Die aktuelle Offensive der Ba’athisten nutzt diese Schwierigkeiten erfolgreich aus. Ihre Angriffe richten sich nicht nur gegen amerikanische Soldaten, sondern immer gezielter auch gegen zivile Einrichtungen wie Elektrizitätswerke und Ölpipelines, ohne die der Wiederaufbau unmöglich ist. Die sechs Anschläge auf Pipelines in den vergangenen Wochen gefährden nicht nur das Ziel, die Ölexporte im Juli wieder aufzunehmen, sondern auch die Energieversorgung im Land selbst. In Bagdad ist in der vergangenne Woche nach einem Sabotageakt erneut die Stromversorgung zusammengebrochen.

Der WHO-Mitarbeiter Richard Alderslade berichtete bei einer Tagung in der vergangenen Woche, dass viele Mitarbeiter aus Sicherheitsgründen nicht wagen, in die Krankenhäuser zurückzukehren. Und auch das alltägliche Verhältnis zwischen der US-Verwaltung und der Bevölkerung ist in Folge der Anschlagsserie gegen amerikanische Soldaten angespannt.

Zu spät, kritisieren unter anderem ehemalige Oppositionsgruppen wie der Irakische Nationalkongress, hat die US-Armee damit begonnen, auch gegen ba’athistische Funktionäre und Armeeoffiziere vorzugehen, die nicht zu den meistgesuchten Prominenten der Regierung Saddam Husseins gehörten. Über 700 Verdächtige wurden im Verlaufe der Operation Desert Scorpion bislang festgesetzt, darunter auch Abid Hamid Mahmoud, der einstige Sekretär Saddam Husseins. Mahmoud galt als graue Eminenz des alten Regimes und wichtigster Mann nach Hussein. Über ihn hofft die US-Armee auch an den ehemaligen Diktator selbst heranzukommen.

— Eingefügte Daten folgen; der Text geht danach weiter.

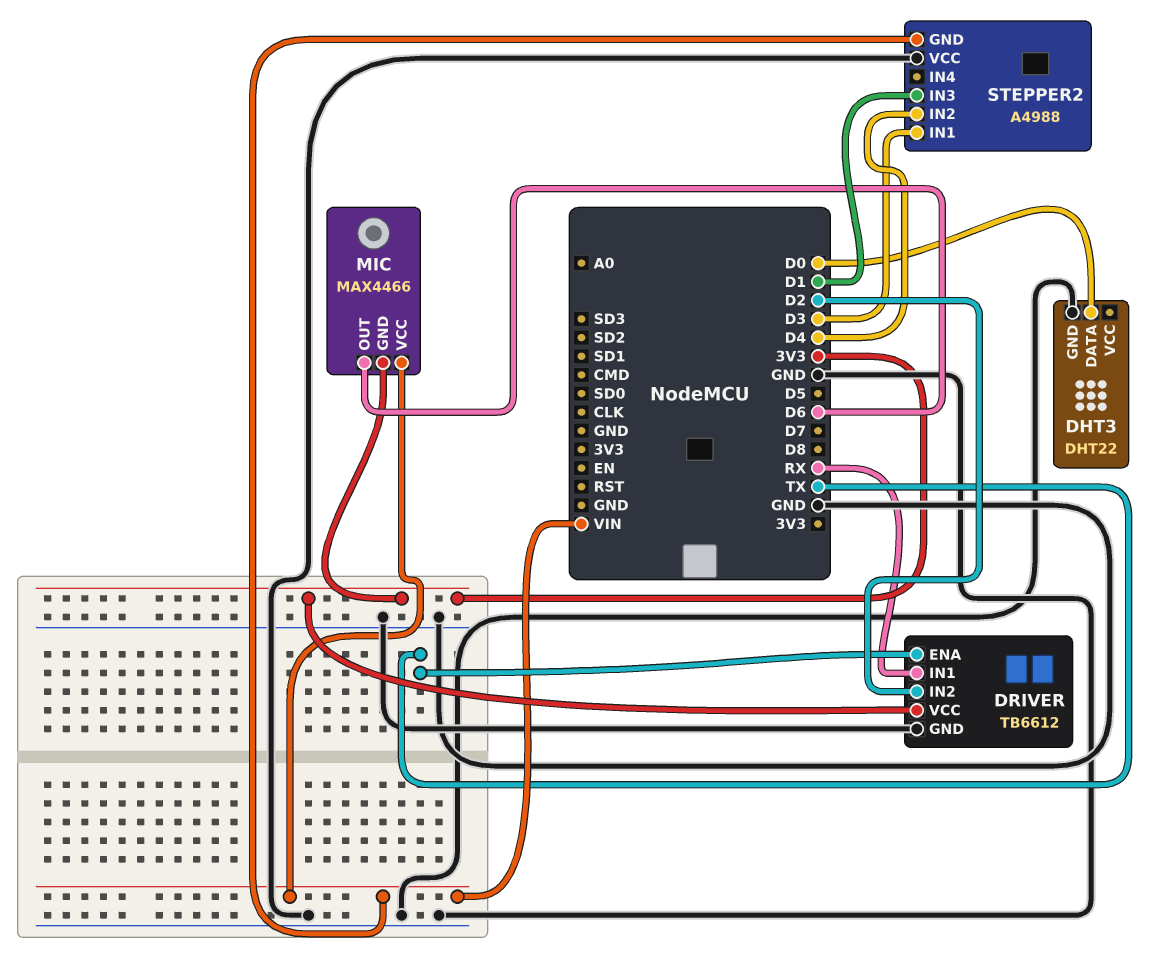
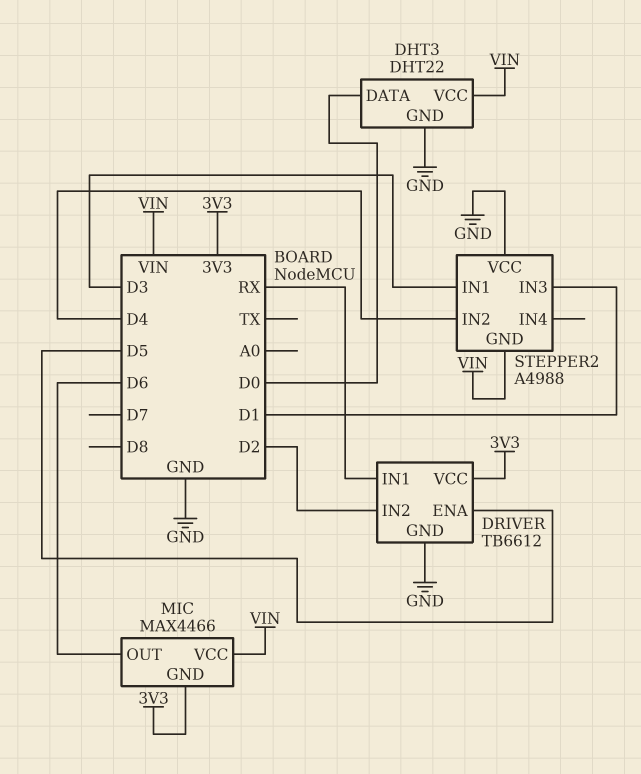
DHT3 pin VCC: none -> VIN
DRIVER pin ENA: TX -> D5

Bis dahin allerdings setzen die »Geister« ihren Terror fort. Wie einst schon, so fußt er auf der Angst und dem Elend der Bevölkerung. Und auf der bekannten Unberechenbarkeit eines unsichtbaren Führers. Noch ist die groteske Geisterwelt des ba’athistischen Irak nicht Geschichte. Sie wird erst ein Ende finden, wenn Saddam Hussein gefasst wird und die Mythen und Geheimnisse seiner Herrschaft dem profanen Anblick eines Verbrechers weichen.